Start of Exercise data

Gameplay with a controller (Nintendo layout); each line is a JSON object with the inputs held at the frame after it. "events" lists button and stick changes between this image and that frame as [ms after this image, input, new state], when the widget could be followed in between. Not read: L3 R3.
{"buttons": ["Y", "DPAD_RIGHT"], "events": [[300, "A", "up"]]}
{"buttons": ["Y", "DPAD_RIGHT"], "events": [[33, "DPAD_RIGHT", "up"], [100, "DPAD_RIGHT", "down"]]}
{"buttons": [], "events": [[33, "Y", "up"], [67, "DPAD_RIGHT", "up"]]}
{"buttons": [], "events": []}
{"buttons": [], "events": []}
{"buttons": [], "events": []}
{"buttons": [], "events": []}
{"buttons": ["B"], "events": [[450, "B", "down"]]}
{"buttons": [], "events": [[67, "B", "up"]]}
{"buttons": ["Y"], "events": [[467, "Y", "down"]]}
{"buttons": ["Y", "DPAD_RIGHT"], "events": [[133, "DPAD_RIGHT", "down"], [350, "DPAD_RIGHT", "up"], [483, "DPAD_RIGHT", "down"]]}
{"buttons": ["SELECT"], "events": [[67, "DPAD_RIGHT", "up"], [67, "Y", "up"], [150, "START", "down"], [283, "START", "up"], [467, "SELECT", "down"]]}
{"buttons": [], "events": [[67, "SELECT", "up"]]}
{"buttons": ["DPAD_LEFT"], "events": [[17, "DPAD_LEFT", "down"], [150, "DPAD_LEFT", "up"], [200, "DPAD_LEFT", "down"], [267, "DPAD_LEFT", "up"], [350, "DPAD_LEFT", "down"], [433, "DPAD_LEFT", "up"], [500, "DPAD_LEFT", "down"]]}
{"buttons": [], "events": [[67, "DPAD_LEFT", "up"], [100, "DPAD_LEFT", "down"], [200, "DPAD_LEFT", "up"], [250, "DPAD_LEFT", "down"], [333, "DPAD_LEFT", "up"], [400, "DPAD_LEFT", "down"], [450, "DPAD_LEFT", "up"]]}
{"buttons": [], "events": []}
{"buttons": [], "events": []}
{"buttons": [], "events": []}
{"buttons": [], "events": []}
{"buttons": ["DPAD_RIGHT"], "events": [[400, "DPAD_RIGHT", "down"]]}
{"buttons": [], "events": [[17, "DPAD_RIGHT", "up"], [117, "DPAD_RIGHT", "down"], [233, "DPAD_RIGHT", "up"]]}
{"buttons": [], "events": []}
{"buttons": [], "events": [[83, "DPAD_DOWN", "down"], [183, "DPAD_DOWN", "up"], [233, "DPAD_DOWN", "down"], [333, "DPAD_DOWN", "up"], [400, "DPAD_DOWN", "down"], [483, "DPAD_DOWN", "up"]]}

End of Exercise data

How to complete this task:
All records above must be printed again, exactly.

Result of this task:
Gameplay with a controller (Nintendo layout); each line is a JSON object with the inputs held at the frame after it. "events" lists button and stick changes between this image and that frame as [ms after this image, input, new state], when the widget could be followed in between. Not read: L3 R3.
{"buttons": ["Y", "DPAD_RIGHT"], "events": [[300, "A", "up"]]}
{"buttons": ["Y", "DPAD_RIGHT"], "events": [[33, "DPAD_RIGHT", "up"], [100, "DPAD_RIGHT", "down"]]}
{"buttons": [], "events": [[33, "Y", "up"], [67, "DPAD_RIGHT", "up"]]}
{"buttons": [], "events": []}
{"buttons": [], "events": []}
{"buttons": [], "events": []}
{"buttons": [], "events": []}
{"buttons": ["B"], "events": [[450, "B", "down"]]}
{"buttons": [], "events": [[67, "B", "up"]]}
{"buttons": ["Y"], "events": [[467, "Y", "down"]]}
{"buttons": ["Y", "DPAD_RIGHT"], "events": [[133, "DPAD_RIGHT", "down"], [350, "DPAD_RIGHT", "up"], [483, "DPAD_RIGHT", "down"]]}
{"buttons": ["SELECT"], "events": [[67, "DPAD_RIGHT", "up"], [67, "Y", "up"], [150, "START", "down"], [283, "START", "up"], [467, "SELECT", "down"]]}
{"buttons": [], "events": [[67, "SELECT", "up"]]}
{"buttons": ["DPAD_LEFT"], "events": [[17, "DPAD_LEFT", "down"], [150, "DPAD_LEFT", "up"], [200, "DPAD_LEFT", "down"], [267, "DPAD_LEFT", "up"], [350, "DPAD_LEFT", "down"], [433, "DPAD_LEFT", "up"], [500, "DPAD_LEFT", "down"]]}
{"buttons": [], "events": [[67, "DPAD_LEFT", "up"], [100, "DPAD_LEFT", "down"], [200, "DPAD_LEFT", "up"], [250, "DPAD_LEFT", "down"], [333, "DPAD_LEFT", "up"], [400, "DPAD_LEFT", "down"], [450, "DPAD_LEFT", "up"]]}
{"buttons": [], "events": []}
{"buttons": [], "events": []}
{"buttons": [], "events": []}
{"buttons": [], "events": []}
{"buttons": ["DPAD_RIGHT"], "events": [[400, "DPAD_RIGHT", "down"]]}
{"buttons": [], "events": [[17, "DPAD_RIGHT", "up"], [117, "DPAD_RIGHT", "down"], [233, "DPAD_RIGHT", "up"]]}
{"buttons": [], "events": []}
{"buttons": [], "events": [[83, "DPAD_DOWN", "down"], [183, "DPAD_DOWN", "up"], [233, "DPAD_DOWN", "down"], [333, "DPAD_DOWN", "up"], [400, "DPAD_DOWN", "down"], [483, "DPAD_DOWN", "up"]]}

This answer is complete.